Al Batt: Caught on 35mm film: when geese attack
Published 9:12 am Wednesday, July 27, 2016
Al Batt’s columns appear in the Tribune every Sunday and Wednesday.
It was the spring of the year.
It had the makings of a good old day.
I knew what I was doing, but I did it anyway.
I was visiting Rochester, calling on a hospitalized relative. I had a cheap 35mm camera with me. It had two shots left in its roll of film. “Roll of film?” some of you are asking.
It’s photographic film rolled on a spool and encased before being loaded into a camera. This particular roll allowed me to take 24 photos. A peek through a tiny window on the camera indicated that I had two exposures remaining. I’d found the camera hiding in a desk drawer. I had no idea how long it had been there or what photos might already be on the roll, but I knew that I wanted to take two more so that the roll would be filled when I took it to the drugstore for developing.
There was a park where Canada geese hung out. The city promoted Canada geese as tourist attractions. I was sure there was no photo of a Canada goose lurking in my camera. I stopped at the park and armed only with a chintzy camera, walked towards a pair of geese loitering there. They looked like a nice couple. I didn’t want to pet one. I just wanted to get close enough for an award-winning photo. The camera had no zoom other than my feet. I used them to zoom in. I wanted a photo that the good folks at the drugstore would want to hang on the wall to give other customers something to shoot for. As I got closer, I remembered something. In the spring of the year, a camera to a goose is like waving a red flag at a bull. The geese hissed at me. I should have been a better listener. I made a crucial mistake. I made eye contact with a goose. I knew I shouldn’t, but I did it anyway. You don’t get as stupid as I am without practice.
One goose, the gander, didn’t paw the earth like a bull, but he lowered his head and charged me. I had no matador’s cape, so I took two quick photos. Extremely quick photos. I took them while running a serpentine pattern. There’s no way to do that and not look stupid. The gander came at me like a middle linebacker intent on making one of those bone-crushing tackles that are shown repeatedly on ESPN’s “SportsCenter.” I made an executive decision. I’d retreat and live to take a photo of a goose another day. I ran for it. I was humbled and I didn’t want to tumble. I ran not because I was a big chicken. Let me rephrase that. I ran not only because I was a big chicken. I also ran because I’d been bitten by a gander before.

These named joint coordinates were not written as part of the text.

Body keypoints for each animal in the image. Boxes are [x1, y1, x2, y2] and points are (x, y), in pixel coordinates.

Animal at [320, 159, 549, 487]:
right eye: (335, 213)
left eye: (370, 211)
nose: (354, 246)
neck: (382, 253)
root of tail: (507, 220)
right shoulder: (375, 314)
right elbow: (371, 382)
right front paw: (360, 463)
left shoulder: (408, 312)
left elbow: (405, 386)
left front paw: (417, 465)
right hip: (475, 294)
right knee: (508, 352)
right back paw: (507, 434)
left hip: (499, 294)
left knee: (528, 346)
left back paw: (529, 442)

The Holland family had a giant domestic goose when I was a boy. He was a watch gander whose parents had been a vampire goose and a shark. When I visited the Hollands, I often showed up at mealtime. It was one of those coincidences that occurred again and again. The gander waited outside the front door of the house for me to come out with a full stomach after lunch. He knew that overeating left me slow and vulnerable. Then he’d attack. I hear people say that someone didn’t have a mean bone in his or her body. This gander had their share. I’d try to fight him off, but a kick only heightened his fury. Wearing shorts around that critter made for painful gander bites.
Back to the park. The gander gave chase while making honking sounds that put any banshee to shame. I jumped in my jalopy and drove a circuitous route home just in case the goose was following me. I hadn’t checked my rearview mirror that much since I’d passed my driver’s license test.

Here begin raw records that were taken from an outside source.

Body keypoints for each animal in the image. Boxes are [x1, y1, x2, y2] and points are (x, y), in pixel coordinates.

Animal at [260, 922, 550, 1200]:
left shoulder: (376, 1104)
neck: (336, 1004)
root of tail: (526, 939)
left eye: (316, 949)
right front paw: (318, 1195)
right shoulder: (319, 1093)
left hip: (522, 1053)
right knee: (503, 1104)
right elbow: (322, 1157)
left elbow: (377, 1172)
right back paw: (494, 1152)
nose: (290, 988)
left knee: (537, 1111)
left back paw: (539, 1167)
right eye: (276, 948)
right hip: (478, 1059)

On my next trip to town, I stopped at the drugstore and left the roll of film to be developed. A few days later, I picked up the photos. Some turned out, some didn’t. One of the two that I’d taken of the goose had become a photo. It wasn’t perfect, but nothing is. It showed a webbed foot as if a goose was kicking someone out of a park. It was photojournalism at its finest.
I didn’t need the photo. I had the goose poop on the bottom of my shoes to remind me of the encounter.